What needs to be done: Skip every picture. Print each line from the one containing "index mcp: (37, 97)" through the end of the records below, word for word.

Input:
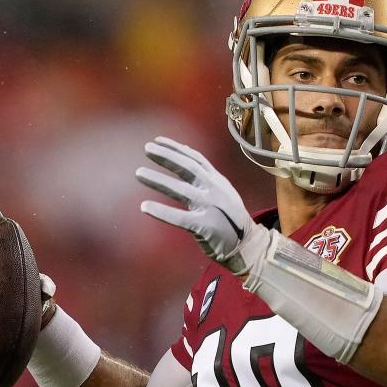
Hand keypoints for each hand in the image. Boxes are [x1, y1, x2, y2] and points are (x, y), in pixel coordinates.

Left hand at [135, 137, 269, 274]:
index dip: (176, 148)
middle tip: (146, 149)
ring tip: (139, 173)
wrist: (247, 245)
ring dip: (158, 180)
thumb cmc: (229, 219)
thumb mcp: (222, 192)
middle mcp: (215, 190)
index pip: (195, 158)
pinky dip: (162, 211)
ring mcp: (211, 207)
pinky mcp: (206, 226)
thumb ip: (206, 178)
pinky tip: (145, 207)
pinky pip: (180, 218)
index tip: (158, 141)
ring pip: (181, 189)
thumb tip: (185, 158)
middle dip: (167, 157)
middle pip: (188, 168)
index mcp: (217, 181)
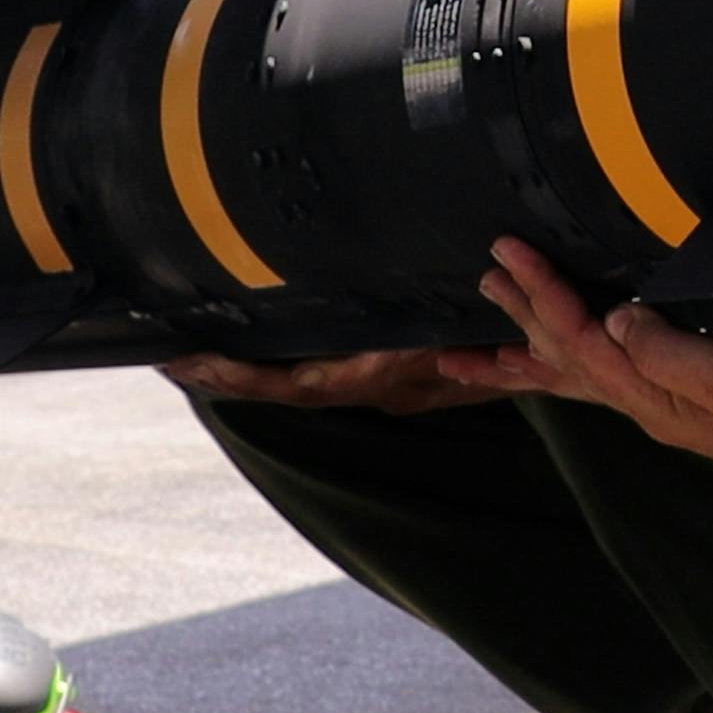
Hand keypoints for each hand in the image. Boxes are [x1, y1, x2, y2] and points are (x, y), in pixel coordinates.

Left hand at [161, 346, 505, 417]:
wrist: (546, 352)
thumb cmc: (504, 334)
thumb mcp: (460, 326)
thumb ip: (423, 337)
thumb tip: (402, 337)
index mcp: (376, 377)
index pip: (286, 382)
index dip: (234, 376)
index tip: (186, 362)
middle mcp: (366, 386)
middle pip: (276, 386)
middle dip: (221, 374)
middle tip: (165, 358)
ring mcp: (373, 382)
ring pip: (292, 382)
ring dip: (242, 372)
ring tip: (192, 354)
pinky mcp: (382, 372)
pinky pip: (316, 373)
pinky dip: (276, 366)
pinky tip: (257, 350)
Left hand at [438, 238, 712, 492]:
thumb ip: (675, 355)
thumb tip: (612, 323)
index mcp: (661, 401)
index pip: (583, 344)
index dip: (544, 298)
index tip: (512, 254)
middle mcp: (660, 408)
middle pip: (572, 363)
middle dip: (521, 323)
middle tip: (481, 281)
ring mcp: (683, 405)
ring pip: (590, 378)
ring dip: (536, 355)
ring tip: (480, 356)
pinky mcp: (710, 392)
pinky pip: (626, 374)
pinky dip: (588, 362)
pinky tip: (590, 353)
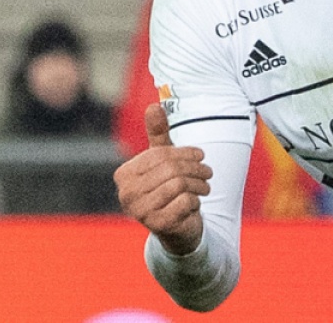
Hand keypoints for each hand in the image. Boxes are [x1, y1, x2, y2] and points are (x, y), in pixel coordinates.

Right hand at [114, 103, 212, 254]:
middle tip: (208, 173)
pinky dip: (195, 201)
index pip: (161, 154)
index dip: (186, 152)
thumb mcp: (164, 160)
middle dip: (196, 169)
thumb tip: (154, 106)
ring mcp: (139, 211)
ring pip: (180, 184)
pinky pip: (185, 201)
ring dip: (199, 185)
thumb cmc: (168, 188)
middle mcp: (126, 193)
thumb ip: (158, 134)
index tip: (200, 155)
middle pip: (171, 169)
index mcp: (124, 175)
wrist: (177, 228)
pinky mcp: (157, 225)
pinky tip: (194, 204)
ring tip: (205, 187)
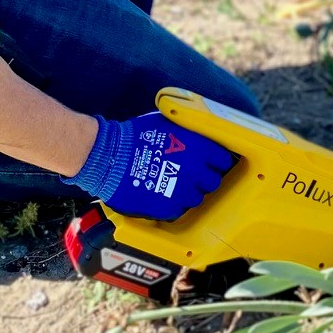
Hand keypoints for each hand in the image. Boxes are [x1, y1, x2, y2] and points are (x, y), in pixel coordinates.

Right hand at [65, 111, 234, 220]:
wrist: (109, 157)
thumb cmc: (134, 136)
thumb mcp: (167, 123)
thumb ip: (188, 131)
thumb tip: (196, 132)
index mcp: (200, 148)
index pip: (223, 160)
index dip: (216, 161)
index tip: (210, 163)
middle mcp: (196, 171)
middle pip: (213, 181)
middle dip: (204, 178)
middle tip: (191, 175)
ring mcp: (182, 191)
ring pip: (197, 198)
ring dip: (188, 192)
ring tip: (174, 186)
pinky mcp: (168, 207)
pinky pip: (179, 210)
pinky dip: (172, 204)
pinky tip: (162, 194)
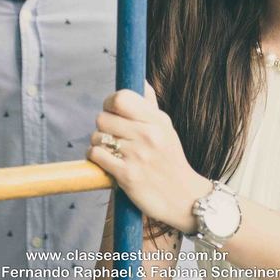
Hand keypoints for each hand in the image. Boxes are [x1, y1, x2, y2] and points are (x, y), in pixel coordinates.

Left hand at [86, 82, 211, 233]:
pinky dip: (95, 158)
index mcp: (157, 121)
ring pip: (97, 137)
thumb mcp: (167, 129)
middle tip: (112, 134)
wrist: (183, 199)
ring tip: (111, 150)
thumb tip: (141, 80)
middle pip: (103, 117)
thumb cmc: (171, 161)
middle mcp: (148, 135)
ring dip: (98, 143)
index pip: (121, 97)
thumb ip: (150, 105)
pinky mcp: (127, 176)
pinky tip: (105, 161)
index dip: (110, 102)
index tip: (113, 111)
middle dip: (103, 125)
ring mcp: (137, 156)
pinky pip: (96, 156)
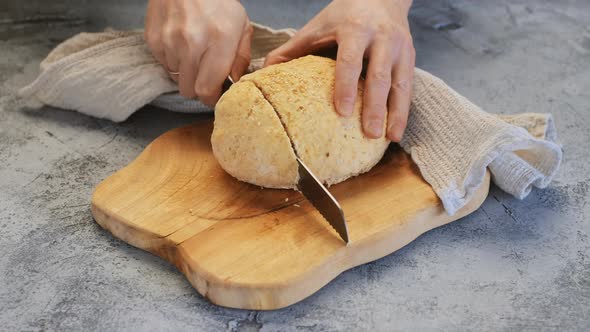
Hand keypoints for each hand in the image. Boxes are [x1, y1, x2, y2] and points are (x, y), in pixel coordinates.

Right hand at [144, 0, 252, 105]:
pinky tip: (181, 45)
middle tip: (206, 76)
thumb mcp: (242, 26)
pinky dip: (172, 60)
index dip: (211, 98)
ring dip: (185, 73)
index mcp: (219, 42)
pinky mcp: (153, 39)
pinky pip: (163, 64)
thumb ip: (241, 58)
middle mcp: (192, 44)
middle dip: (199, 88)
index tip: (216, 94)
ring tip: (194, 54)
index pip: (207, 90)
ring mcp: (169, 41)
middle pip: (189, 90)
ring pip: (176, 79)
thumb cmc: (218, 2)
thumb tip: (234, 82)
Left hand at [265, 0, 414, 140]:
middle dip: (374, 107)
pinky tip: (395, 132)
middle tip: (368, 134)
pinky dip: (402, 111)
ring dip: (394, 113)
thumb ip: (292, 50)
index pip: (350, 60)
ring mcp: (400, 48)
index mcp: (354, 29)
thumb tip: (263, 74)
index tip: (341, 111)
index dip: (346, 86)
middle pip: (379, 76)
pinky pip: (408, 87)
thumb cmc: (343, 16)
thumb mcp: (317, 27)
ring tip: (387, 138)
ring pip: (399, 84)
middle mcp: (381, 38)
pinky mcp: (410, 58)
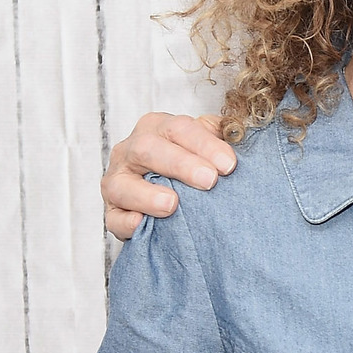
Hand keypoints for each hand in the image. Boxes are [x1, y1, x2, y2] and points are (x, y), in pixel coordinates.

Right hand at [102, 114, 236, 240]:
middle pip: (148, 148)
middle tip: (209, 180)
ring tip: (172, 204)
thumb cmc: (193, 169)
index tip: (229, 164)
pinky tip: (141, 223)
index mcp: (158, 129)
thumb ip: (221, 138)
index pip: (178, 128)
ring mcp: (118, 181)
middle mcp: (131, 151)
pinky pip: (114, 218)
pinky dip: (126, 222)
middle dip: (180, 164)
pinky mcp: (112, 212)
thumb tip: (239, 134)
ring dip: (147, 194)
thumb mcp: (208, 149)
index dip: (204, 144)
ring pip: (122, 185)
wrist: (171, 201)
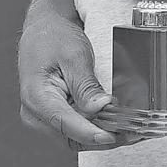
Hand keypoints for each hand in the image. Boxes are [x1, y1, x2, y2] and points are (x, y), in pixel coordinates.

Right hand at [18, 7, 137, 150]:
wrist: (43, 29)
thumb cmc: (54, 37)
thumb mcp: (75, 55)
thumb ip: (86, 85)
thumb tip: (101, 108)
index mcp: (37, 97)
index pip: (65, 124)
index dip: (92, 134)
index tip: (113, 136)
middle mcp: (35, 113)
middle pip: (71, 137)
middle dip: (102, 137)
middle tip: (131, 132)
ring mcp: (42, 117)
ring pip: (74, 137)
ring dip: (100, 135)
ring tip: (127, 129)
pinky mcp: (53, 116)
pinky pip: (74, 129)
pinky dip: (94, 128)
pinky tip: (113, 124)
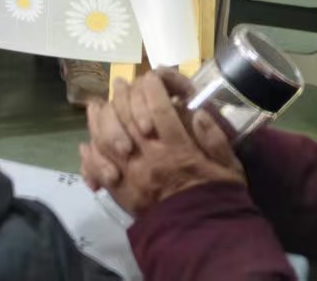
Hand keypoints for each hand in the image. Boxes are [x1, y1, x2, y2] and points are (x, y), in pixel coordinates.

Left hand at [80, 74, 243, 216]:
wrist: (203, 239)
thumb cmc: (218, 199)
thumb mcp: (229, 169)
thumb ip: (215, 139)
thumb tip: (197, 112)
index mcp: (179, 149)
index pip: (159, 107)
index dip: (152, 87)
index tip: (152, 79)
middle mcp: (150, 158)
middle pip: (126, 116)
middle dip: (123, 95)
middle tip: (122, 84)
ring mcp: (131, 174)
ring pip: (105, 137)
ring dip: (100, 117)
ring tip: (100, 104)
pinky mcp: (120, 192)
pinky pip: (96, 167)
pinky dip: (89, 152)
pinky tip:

Result:
index mcp: (37, 97)
index pip: (65, 124)
index dip: (92, 134)
index tip: (113, 136)
middle mcp: (35, 113)
middle pip: (71, 137)
middle dip: (102, 137)
middle tip: (131, 132)
ring mcp: (42, 117)
ring pip: (74, 137)
ring dip: (100, 135)
ring tip: (127, 129)
pinky mcp: (53, 116)
pinky pip: (74, 129)
pinky dip: (94, 128)
pinky tip: (113, 124)
Hand keypoints for each hand in the image. Boxes are [x1, y1, x2, y2] and points are (x, y), in pixel coordinates.

Left hand at [80, 74, 243, 216]:
wrist: (203, 239)
thumb cmc: (218, 199)
thumb mcp: (229, 169)
thumb ip: (215, 139)
thumb tip: (197, 112)
index mcp: (179, 149)
index pip: (159, 107)
index dip: (152, 87)
index tip: (152, 79)
middle mcp: (150, 158)
middle pip: (126, 116)
middle dip: (123, 95)
middle tip: (122, 84)
ring mcp: (131, 174)
ring pip: (105, 137)
ring dip: (100, 117)
ring tip: (100, 104)
pinky mcp: (120, 192)
pinky pip: (96, 167)
pinky dip: (89, 152)
pinky tip:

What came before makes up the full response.